When the line containing "Hundreds worship Jesus on" is reached, copy it and each subsequent line of the material below exactly, through the last line.

....

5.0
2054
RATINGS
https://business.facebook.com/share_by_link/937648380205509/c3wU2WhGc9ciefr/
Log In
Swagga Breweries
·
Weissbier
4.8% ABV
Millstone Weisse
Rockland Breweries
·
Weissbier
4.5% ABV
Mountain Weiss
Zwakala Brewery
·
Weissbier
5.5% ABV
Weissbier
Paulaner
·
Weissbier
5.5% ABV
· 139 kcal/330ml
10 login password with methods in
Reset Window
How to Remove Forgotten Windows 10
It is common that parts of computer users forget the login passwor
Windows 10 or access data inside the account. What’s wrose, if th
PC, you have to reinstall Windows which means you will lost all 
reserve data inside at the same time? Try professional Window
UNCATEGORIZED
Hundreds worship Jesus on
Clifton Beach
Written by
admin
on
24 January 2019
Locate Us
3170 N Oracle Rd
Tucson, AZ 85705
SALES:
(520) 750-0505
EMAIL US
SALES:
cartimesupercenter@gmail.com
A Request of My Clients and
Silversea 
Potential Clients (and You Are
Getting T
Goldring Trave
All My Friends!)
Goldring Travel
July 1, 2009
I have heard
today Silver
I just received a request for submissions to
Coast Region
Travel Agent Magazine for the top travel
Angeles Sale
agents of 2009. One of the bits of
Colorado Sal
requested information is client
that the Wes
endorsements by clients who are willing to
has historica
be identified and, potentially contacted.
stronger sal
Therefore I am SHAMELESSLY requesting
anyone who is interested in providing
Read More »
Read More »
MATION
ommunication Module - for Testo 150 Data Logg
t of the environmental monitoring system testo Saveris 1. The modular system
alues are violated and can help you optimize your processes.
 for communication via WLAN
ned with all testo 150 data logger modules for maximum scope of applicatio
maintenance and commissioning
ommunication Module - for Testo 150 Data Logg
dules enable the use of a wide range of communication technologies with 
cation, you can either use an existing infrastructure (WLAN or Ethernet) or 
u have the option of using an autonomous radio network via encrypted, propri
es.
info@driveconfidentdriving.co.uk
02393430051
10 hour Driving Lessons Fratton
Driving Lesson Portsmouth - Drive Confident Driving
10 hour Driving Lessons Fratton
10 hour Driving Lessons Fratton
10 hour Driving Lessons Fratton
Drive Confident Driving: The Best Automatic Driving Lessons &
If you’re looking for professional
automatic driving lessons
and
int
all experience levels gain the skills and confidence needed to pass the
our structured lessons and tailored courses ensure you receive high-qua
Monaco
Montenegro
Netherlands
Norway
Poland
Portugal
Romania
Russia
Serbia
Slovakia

....

Result:
Hundreds worship Jesus on
Clifton Beach
Written by
admin
on
24 January 2019
Locate Us
3170 N Oracle Rd
Tucson, AZ 85705
SALES:
(520) 750-0505
EMAIL US
SALES:
cartimesupercenter@gmail.com
A Request of My Clients and
Silversea 
Potential Clients (and You Are
Getting T
Goldring Trave
All My Friends!)
Goldring Travel
July 1, 2009
I have heard
today Silver
I just received a request for submissions to
Coast Region
Travel Agent Magazine for the top travel
Angeles Sale
agents of 2009. One of the bits of
Colorado Sal
requested information is client
that the Wes
endorsements by clients who are willing to
has historica
be identified and, potentially contacted.
stronger sal
Therefore I am SHAMELESSLY requesting
anyone who is interested in providing
Read More »
Read More »
MATION
ommunication Module - for Testo 150 Data Logg
t of the environmental monitoring system testo Saveris 1. The modular system
alues are violated and can help you optimize your processes.
 for communication via WLAN
ned with all testo 150 data logger modules for maximum scope of applicatio
maintenance and commissioning
ommunication Module - for Testo 150 Data Logg
dules enable the use of a wide range of communication technologies with 
cation, you can either use an existing infrastructure (WLAN or Ethernet) or 
u have the option of using an autonomous radio network via encrypted, propri
es.
info@driveconfidentdriving.co.uk
02393430051
10 hour Driving Lessons Fratton
Driving Lesson Portsmouth - Drive Confident Driving
10 hour Driving Lessons Fratton
10 hour Driving Lessons Fratton
10 hour Driving Lessons Fratton
Drive Confident Driving: The Best Automatic Driving Lessons &
If you’re looking for professional
automatic driving lessons
and
int
all experience levels gain the skills and confidence needed to pass the
our structured lessons and tailored courses ensure you receive high-qua
Monaco
Montenegro
Netherlands
Norway
Poland
Portugal
Romania
Russia
Serbia
Slovakia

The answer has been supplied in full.